Goldsworthy has an intention to communicate to an audience. Museums allow him to expose himself to others, to reveal his inward spirit to the surroundings. His museographic work becomes a suitable method to share his journey and his legacy to whomever has initiated a quest of self discovery. The real experience of self discovery changes when he invites viewers through his exhibitions to know who they are, and how to introduce themselves. More than the destination he highlights the enormous opportunities to create each other’s path and be in constant eagerness to seek. Every now and then something in nature or someone moves him. These “markers” allow him to glimpse bits and pieces of his truth. The shift occurs when he longs to share his creations with other.
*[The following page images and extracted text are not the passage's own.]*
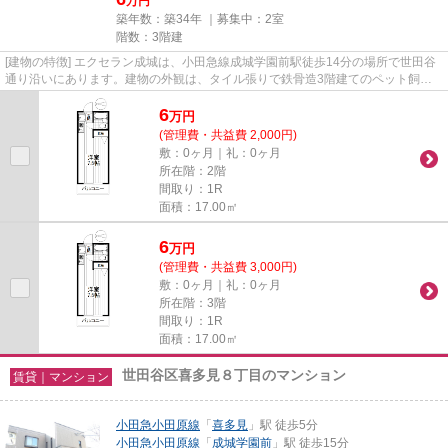
万円
築年数：築34年 ｜募集中：
2室
階数：3階建
[建物の特徴] エクセラン成城は、小田急線成城学園前駅徒歩14分の場所で世田谷
通り沿いにあります。建物の外観は、タイル張りで鉄骨造3階建てのペット飼育
可能なマンションです。 間取...
6
万
円
(管理費・共益費 2,000円)
敷：0ヶ月｜礼：0ヶ月
所在階：2階
間取り：1R
面積：17.00㎡
6
万
円
(管理費・共益費 3,000円)
敷：0ヶ月｜礼：0ヶ月
所在階：3階
間取り：1R
面積：17.00㎡
世田谷区喜多見８丁目のマンション
賃貸｜マンション
小田急小田原線
「
喜多見
」駅 徒歩5分
小田急小田原線
「
成城学園前
」駅 徒歩15分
Nature is his inspiration. The limitless solitude found in waters from riverine landscapes and wetlands illuminated his first projects. Autumn tones in Northern forests became tributaries of his pattern’s compositions, and their conspicuous colors ignited his senses.Constant as the tide, Goldsworthy is eager to show himself, sharing through art the time alone and the joy that he finds in living, inviting everyone to create their own testimonies and celebrating together a way to combine patterns and colors for self discovery.
Time is a key factor. We seldom acknowledge progression and cycling, and this in turn becomes entrapped or stagnated in the present, in the moment, in a site, loosing faith in the process of everlasting life. By remaining static rather than dynamic in or daily lives, we are impeded to see the very angles of truth each situation brings. Goldsworthy employs a very creative, yet obvious method to build an explanation. To him, the reality of how “sheep” impact place is a metaphor revealing how they change, integrate and act upon a collective behavior by following each other and loosing any sense of individualism. When we act like sheep, we become an overwhelming large entity, we all become one and deprive ourselves from direct observation and the possibility to occasion reflection. As a consequence our collective impact is deeper, the isolated contact and action of each individual in touch with surrounding vanishes, eroding in turn the lives of many other beings which are not meant to buffer impact of a major force.
Absence is a subjective term for Goldsworthy, since he is able to trace the impact of one element upon the rest of organisms, populations and living communities within a landscape. Goldsworthy recognized the specificity of roles within each piece of the great picture and that element like a puzzle piece, has specific edges or interrelations with other parts of the picture; thus, even absent or gone, we can be certain of its missing role within the whole. Goldsworthy is also able to link the consequences of absence of any apparently insignificant element from a niche by assessing the impact caused on the rest.
The entire movie opened my eyes to the tapestry of life, before so pale that I easily oversaw it. The movie reminds me of the poetic perspective of Walt Whitman, “Song of myself” as he acknowledges with other words the possible impact that a simple pebble could have upon a star.